* Extracted text *
- - -
An additional building, CostMart, is unlocked if the player completes all levels of the career mode of the game at a "high efficiency" or "star" level. It may be used in re-playing levels of the career mode, where it provides "profit-sharing"—a trickle of cash—and a trickle of free materials. It seems not to be available during the casual mode of the game.

==== Cultural buildings ====
Cultural buildings are relevant to the career mode of the game, and are frequently the goals of particular levels.

The various cultural buildings are often tied to the personal interests of the Mayors, and also tie into the special gift given to the builder once a city is complete.

==Reception & awards==
Build-a-lot was the #1 Action/Arcade game of 2007 on Big Fish Games. Build-a-lot was Casual-Game-of-the-Week at killerbetties.com, who highlighted the simple but smooth and pleasing animation, sound effects and surprisingly fun micromanagement. It was rated 4.5 out of 5 stars by Yahoo! Games users.

It was named Big Fish Games "Action/Arcade Game of the Year", and RealArcade named it "Strategy Game of the Year". It received a nomination for "Downloadable Game of the Year" during the 11th Annual Interactive Achievement Awards.

==Sequels==
A sequel to Build-a-lot was released in April 2008. It is called Build-a-lot: Town of the Year. According to reviews, it allows players to build parks and stores. It requires more micro-managing as players will not only build stores, but manage their inventories and appearance. It removes several elements of Build-a-lot gameplay and replaces them with new elements. For example, premier properties are gone and a "curb appeal" feature is added where houses can be painted and landscaped to increase desirability and property value.

A second sequel, Build-a-lot 3: Passport to Europe was released in 2008. In it, players travel to several European nations and build a variety of improvements, including landmarks and European-style houses. It retains most of the elements of the previous two games, but adds some new options, such as restoring run-down buildings. It reinstates the premier lots from the first version, but these are much less often relevant to play. Like the previous two games, it is available via several casual game distributors, as well as HipSoft's own website.
- - -
* Extracted material *

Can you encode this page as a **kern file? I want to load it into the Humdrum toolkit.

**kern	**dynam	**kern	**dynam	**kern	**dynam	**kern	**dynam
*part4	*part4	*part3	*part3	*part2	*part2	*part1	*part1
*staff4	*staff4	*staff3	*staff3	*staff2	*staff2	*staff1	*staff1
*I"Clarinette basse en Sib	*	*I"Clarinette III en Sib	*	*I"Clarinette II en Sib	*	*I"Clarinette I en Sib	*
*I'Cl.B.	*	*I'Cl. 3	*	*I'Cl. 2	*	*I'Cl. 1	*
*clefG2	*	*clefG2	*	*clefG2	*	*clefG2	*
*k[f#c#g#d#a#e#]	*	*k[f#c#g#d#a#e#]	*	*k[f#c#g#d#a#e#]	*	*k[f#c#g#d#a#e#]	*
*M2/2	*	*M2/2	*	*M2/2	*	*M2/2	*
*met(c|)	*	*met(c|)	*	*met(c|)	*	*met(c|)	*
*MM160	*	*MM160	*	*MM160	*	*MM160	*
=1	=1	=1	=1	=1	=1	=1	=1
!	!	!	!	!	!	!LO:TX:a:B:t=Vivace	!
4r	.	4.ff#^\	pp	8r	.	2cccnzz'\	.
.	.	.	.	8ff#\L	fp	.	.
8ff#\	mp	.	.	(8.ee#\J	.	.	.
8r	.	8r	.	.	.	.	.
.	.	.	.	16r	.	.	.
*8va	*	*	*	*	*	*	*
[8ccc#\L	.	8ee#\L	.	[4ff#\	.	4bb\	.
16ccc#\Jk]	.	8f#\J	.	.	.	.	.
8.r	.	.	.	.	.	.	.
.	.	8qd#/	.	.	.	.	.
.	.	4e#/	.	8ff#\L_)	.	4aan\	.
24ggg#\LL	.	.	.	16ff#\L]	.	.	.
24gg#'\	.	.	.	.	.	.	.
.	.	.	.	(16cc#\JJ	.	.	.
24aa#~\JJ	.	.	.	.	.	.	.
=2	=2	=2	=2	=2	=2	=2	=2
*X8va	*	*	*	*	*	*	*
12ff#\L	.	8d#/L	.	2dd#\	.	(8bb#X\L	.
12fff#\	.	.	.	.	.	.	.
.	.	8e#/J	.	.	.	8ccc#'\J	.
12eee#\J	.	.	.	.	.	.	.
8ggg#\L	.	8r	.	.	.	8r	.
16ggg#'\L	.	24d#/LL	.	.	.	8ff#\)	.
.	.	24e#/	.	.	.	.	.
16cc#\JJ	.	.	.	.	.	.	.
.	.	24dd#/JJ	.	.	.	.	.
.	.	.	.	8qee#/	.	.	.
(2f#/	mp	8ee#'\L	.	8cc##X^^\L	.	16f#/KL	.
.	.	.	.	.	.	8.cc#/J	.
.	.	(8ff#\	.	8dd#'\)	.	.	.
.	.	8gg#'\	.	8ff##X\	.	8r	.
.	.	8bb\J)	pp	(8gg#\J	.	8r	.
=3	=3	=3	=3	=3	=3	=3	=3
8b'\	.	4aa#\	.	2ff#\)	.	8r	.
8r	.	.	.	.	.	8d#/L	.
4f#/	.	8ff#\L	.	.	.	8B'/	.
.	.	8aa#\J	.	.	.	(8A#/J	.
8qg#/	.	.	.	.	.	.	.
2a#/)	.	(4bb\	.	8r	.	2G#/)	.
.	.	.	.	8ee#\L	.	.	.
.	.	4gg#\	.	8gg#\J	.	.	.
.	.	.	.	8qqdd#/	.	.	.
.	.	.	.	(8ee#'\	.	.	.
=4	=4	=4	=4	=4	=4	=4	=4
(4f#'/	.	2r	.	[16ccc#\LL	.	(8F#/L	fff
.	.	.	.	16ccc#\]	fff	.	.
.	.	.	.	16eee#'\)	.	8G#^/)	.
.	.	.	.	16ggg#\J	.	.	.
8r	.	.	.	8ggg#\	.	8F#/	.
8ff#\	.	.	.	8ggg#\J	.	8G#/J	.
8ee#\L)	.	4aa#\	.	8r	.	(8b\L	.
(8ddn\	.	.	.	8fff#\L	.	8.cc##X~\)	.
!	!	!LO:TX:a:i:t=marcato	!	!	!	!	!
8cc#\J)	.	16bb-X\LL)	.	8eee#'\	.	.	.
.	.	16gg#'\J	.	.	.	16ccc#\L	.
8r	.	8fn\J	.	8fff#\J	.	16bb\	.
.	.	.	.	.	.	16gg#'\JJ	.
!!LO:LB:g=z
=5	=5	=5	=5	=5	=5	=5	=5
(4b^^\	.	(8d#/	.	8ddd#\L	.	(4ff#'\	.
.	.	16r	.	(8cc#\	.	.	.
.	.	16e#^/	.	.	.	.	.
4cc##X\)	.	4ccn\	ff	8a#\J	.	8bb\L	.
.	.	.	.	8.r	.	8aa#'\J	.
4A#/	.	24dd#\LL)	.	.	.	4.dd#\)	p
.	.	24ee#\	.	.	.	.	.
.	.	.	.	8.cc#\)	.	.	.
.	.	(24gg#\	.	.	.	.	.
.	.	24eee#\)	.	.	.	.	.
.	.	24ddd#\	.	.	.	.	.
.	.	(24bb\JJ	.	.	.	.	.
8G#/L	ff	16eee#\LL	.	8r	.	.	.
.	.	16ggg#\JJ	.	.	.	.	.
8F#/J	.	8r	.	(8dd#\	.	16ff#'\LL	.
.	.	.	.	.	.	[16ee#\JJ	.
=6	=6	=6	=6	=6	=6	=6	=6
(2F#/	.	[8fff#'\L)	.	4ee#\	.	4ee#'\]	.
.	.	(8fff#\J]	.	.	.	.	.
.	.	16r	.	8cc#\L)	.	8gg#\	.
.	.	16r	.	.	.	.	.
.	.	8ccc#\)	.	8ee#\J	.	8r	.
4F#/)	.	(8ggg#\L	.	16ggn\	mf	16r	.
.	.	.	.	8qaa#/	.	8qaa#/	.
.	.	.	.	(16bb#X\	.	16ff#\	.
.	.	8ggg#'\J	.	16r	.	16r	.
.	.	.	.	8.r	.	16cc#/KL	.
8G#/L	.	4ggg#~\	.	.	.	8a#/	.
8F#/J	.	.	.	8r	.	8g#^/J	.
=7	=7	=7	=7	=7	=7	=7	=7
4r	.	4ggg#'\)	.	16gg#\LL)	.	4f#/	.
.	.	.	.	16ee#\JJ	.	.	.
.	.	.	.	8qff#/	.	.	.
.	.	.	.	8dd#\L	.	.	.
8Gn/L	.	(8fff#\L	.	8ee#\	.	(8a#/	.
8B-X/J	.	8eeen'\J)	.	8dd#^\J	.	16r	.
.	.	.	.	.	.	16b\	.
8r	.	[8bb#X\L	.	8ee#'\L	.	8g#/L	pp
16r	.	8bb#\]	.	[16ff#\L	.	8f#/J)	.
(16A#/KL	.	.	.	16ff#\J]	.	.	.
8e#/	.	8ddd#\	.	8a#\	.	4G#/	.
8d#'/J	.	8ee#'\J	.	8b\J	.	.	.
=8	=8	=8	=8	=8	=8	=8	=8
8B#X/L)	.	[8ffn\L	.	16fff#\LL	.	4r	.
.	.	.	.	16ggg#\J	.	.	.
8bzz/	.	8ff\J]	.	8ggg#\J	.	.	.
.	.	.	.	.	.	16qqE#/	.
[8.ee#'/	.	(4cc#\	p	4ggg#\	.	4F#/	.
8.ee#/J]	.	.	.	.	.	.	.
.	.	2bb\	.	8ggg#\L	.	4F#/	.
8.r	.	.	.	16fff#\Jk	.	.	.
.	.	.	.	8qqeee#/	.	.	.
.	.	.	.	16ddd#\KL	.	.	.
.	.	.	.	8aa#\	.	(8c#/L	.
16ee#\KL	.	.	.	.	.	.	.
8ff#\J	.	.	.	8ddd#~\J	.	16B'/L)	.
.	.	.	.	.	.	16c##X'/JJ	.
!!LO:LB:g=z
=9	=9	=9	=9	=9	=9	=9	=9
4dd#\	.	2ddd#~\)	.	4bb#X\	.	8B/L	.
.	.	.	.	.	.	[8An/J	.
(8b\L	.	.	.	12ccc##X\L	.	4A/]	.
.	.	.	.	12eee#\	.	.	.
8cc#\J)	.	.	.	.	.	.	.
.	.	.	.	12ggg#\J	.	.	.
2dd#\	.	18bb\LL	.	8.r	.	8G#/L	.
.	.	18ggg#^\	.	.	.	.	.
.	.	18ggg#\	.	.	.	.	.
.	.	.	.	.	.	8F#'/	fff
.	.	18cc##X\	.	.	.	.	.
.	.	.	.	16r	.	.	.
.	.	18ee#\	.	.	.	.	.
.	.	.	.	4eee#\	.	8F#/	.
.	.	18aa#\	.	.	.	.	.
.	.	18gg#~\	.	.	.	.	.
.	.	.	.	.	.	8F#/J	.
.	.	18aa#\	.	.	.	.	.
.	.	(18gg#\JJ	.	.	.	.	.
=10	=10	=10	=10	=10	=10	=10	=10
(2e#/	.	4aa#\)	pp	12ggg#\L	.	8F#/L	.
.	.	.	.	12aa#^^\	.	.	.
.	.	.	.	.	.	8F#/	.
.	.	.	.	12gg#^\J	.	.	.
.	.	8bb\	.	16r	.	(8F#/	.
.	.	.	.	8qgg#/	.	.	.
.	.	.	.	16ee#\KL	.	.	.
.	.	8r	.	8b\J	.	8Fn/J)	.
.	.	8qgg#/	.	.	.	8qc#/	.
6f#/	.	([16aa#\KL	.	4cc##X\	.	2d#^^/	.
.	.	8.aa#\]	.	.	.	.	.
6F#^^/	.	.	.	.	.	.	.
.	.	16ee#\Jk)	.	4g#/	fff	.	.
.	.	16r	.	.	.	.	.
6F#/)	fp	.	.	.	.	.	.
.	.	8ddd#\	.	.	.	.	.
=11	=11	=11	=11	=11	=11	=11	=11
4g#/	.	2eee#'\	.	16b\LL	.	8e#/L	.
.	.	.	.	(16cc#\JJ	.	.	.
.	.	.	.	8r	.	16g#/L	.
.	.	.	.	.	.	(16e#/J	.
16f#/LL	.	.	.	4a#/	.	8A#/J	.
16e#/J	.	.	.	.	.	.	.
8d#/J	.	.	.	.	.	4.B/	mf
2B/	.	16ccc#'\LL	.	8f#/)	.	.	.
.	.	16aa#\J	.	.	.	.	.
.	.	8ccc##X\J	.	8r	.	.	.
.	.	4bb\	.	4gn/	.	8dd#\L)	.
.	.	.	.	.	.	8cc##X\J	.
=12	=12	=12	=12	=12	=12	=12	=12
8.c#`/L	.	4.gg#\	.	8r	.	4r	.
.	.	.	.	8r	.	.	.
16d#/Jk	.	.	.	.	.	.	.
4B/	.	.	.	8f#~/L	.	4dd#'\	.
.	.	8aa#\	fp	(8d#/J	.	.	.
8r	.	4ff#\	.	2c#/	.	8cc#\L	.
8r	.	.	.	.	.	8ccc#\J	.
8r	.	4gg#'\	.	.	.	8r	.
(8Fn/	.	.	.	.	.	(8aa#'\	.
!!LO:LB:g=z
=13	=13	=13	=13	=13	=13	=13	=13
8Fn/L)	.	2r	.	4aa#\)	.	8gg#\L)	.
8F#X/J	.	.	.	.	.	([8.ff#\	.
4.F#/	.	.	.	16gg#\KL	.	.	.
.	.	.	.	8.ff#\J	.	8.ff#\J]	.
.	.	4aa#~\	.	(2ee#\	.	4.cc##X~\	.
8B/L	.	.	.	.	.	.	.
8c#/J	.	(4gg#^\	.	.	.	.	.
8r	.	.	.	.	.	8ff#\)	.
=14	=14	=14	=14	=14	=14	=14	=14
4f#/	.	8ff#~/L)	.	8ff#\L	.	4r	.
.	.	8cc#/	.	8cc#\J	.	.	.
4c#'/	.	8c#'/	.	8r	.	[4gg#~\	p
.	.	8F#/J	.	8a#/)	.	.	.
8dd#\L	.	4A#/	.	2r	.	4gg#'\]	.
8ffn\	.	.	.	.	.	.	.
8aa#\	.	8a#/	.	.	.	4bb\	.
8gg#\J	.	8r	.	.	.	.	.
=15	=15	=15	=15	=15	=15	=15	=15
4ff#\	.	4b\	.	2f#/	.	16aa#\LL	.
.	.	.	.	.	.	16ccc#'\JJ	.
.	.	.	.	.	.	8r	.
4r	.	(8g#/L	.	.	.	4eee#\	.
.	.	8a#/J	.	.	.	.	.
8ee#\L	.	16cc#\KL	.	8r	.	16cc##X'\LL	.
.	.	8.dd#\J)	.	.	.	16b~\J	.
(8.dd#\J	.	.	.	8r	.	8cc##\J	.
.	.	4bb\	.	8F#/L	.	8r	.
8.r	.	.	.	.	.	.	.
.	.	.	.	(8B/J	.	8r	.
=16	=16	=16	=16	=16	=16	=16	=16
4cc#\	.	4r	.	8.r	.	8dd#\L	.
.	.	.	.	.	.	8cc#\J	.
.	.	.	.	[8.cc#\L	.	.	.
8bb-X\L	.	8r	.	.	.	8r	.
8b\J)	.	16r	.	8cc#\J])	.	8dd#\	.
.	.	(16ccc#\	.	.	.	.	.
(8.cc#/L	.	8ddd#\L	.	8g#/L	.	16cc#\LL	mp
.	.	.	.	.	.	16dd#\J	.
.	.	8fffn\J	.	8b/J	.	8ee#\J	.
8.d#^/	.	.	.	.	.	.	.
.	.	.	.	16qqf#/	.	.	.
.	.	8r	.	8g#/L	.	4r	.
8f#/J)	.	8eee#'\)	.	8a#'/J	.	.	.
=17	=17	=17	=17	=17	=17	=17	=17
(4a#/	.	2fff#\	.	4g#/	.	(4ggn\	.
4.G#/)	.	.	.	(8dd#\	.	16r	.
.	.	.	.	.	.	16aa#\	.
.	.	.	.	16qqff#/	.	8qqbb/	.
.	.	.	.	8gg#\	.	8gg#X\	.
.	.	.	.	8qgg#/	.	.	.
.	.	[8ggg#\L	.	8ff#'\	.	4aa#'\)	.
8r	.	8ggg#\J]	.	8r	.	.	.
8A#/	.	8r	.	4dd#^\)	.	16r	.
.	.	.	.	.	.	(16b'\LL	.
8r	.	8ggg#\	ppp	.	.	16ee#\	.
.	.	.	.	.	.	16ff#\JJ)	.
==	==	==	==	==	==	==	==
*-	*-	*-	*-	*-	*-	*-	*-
- - -
* Brief *
Can you carry on the Build-a-lot article from its last sentence? You can set the listing aside; it plays no part here.

* Exercise output *
Another sequel, Build-a-lot 4: Power Source, was made available for download in August, 2009. It includes a "power" resource, requiring players to build neighborhoods that do not exceed their power availability.

Build-a-lot: Monopoly edition was released on the 2nd September 2009 and is based on Build-a-lot but does include facilities such as hotels and train stations. Also, instead of having fictitious neighborhoods or cities like the original Build-a-lot and Build-a-lot 2, the game uses the properties on the standard Monopoly game board. Also, instead of dollars being used, all values are measured in Monos.

Build-a-lot: The Elizabethan Era was released in 2010. Set in Elizabethan England, the player manages farms and livestock in addition to real estate and deals with problems like vermin infestation. A Premium Edition was made available that included additional levels and property, as well as a strategy guide and behind-the-scenes material. The "host" of the game is of course, none other than Queen Elizabeth herself.

Build-a-lot: On Vacation! was released on September 7 of 2011, Build-a-lot: Fairy Tales was released in 2012, Build-a-lot: Mysteries was released in 2013, Build-a-lot: Mysteries 2 and Build-a-lot World were released in 2014, and Build-a-lot: Big Dreams was released in 2020.